Segment Start: RECORDED DATA

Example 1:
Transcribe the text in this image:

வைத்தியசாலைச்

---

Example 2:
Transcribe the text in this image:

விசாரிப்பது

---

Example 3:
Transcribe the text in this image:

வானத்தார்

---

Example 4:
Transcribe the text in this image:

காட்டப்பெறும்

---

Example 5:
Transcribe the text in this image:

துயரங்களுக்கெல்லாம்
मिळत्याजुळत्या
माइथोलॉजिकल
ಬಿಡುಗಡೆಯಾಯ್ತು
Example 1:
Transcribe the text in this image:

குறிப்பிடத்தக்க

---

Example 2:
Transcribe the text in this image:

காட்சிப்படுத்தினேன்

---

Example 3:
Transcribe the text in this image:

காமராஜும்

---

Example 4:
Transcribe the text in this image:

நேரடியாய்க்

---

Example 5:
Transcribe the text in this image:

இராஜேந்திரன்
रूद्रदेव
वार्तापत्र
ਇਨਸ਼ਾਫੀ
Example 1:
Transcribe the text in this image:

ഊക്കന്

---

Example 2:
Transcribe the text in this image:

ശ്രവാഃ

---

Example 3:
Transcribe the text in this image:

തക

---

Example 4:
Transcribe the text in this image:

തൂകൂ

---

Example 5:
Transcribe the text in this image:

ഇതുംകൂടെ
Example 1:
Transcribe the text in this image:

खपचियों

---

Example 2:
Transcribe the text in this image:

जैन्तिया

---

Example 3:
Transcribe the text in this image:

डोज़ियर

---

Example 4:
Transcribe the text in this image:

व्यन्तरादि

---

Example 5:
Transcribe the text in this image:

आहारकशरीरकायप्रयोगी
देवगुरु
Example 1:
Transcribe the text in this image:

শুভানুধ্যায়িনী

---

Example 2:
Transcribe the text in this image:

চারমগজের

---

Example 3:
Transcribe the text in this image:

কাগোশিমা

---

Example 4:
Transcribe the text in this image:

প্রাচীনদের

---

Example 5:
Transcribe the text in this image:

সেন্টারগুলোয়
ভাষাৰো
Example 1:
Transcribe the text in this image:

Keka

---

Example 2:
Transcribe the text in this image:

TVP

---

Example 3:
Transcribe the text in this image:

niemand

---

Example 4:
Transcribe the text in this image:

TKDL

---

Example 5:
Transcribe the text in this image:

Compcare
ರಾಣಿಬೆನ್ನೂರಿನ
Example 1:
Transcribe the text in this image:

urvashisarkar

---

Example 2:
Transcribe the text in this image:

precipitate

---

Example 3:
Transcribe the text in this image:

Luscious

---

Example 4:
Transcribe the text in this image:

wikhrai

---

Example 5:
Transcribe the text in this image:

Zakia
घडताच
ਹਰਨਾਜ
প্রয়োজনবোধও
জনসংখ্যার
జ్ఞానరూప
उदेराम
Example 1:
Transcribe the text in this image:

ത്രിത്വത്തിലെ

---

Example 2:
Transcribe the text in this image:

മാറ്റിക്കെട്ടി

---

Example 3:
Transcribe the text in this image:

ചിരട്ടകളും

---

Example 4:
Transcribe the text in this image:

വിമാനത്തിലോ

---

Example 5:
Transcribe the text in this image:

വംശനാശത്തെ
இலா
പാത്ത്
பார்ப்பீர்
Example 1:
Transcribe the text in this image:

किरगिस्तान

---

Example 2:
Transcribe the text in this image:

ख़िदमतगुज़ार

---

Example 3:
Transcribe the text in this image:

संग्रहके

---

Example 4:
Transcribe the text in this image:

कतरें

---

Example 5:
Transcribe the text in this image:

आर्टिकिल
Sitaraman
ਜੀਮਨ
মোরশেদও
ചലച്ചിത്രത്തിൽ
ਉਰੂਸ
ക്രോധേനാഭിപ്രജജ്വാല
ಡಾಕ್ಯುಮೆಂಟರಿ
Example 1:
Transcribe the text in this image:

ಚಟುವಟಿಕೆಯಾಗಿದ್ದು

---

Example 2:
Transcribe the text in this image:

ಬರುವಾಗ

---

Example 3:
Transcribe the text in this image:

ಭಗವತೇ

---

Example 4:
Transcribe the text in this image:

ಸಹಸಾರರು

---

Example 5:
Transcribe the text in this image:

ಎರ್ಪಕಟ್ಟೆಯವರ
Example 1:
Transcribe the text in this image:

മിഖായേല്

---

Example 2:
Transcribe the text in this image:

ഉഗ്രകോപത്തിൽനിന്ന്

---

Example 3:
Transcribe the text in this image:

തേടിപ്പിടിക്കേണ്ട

Segment End: RECORDED DATA

**PROBLEM TO WORK ON:**
Return each entry from the material above exactly as it appears.

**ANSWER AREA:**
Example 1:
Transcribe the text in this image:

வைத்தியசாலைச்

---

Example 2:
Transcribe the text in this image:

விசாரிப்பது

---

Example 3:
Transcribe the text in this image:

வானத்தார்

---

Example 4:
Transcribe the text in this image:

காட்டப்பெறும்

---

Example 5:
Transcribe the text in this image:

துயரங்களுக்கெல்லாம்
मिळत्याजुळत्या
माइथोलॉजिकल
ಬಿಡುಗಡೆಯಾಯ್ತು
Example 1:
Transcribe the text in this image:

குறிப்பிடத்தக்க

---

Example 2:
Transcribe the text in this image:

காட்சிப்படுத்தினேன்

---

Example 3:
Transcribe the text in this image:

காமராஜும்

---

Example 4:
Transcribe the text in this image:

நேரடியாய்க்

---

Example 5:
Transcribe the text in this image:

இராஜேந்திரன்
रूद्रदेव
वार्तापत्र
ਇਨਸ਼ਾਫੀ
Example 1:
Transcribe the text in this image:

ഊക്കന്

---

Example 2:
Transcribe the text in this image:

ശ്രവാഃ

---

Example 3:
Transcribe the text in this image:

തക

---

Example 4:
Transcribe the text in this image:

തൂകൂ

---

Example 5:
Transcribe the text in this image:

ഇതുംകൂടെ
Example 1:
Transcribe the text in this image:

खपचियों

---

Example 2:
Transcribe the text in this image:

जैन्तिया

---

Example 3:
Transcribe the text in this image:

डोज़ियर

---

Example 4:
Transcribe the text in this image:

व्यन्तरादि

---

Example 5:
Transcribe the text in this image:

आहारकशरीरकायप्रयोगी
देवगुरु
Example 1:
Transcribe the text in this image:

শুভানুধ্যায়িনী

---

Example 2:
Transcribe the text in this image:

চারমগজের

---

Example 3:
Transcribe the text in this image:

কাগোশিমা

---

Example 4:
Transcribe the text in this image:

প্রাচীনদের

---

Example 5:
Transcribe the text in this image:

সেন্টারগুলোয়
ভাষাৰো
Example 1:
Transcribe the text in this image:

Keka

---

Example 2:
Transcribe the text in this image:

TVP

---

Example 3:
Transcribe the text in this image:

niemand

---

Example 4:
Transcribe the text in this image:

TKDL

---

Example 5:
Transcribe the text in this image:

Compcare
ರಾಣಿಬೆನ್ನೂರಿನ
Example 1:
Transcribe the text in this image:

urvashisarkar

---

Example 2:
Transcribe the text in this image:

precipitate

---

Example 3:
Transcribe the text in this image:

Luscious

---

Example 4:
Transcribe the text in this image:

wikhrai

---

Example 5:
Transcribe the text in this image:

Zakia
घडताच
ਹਰਨਾਜ
প্রয়োজনবোধও
জনসংখ্যার
జ్ఞానరూప
उदेराम
Example 1:
Transcribe the text in this image:

ത്രിത്വത്തിലെ

---

Example 2:
Transcribe the text in this image:

മാറ്റിക്കെട്ടി

---

Example 3:
Transcribe the text in this image:

ചിരട്ടകളും

---

Example 4:
Transcribe the text in this image:

വിമാനത്തിലോ

---

Example 5:
Transcribe the text in this image:

വംശനാശത്തെ
இலா
പാത്ത്
பார்ப்பீர்
Example 1:
Transcribe the text in this image:

किरगिस्तान

---

Example 2:
Transcribe the text in this image:

ख़िदमतगुज़ार

---

Example 3:
Transcribe the text in this image:

संग्रहके

---

Example 4:
Transcribe the text in this image:

कतरें

---

Example 5:
Transcribe the text in this image:

आर्टिकिल
Sitaraman
ਜੀਮਨ
মোরশেদও
ചലച്ചിത്രത്തിൽ
ਉਰੂਸ
ക്രോധേനാഭിപ്രജജ്വാല
ಡಾಕ್ಯುಮೆಂಟರಿ
Example 1:
Transcribe the text in this image:

ಚಟುವಟಿಕೆಯಾಗಿದ್ದು

---

Example 2:
Transcribe the text in this image:

ಬರುವಾಗ

---

Example 3:
Transcribe the text in this image:

ಭಗವತೇ

---

Example 4:
Transcribe the text in this image:

ಸಹಸಾರರು

---

Example 5:
Transcribe the text in this image:

ಎರ್ಪಕಟ್ಟೆಯವರ
Example 1:
Transcribe the text in this image:

മിഖായേല്

---

Example 2:
Transcribe the text in this image:

ഉഗ്രകോപത്തിൽനിന്ന്

---

Example 3:
Transcribe the text in this image:

തേടിപ്പിടിക്കേണ്ട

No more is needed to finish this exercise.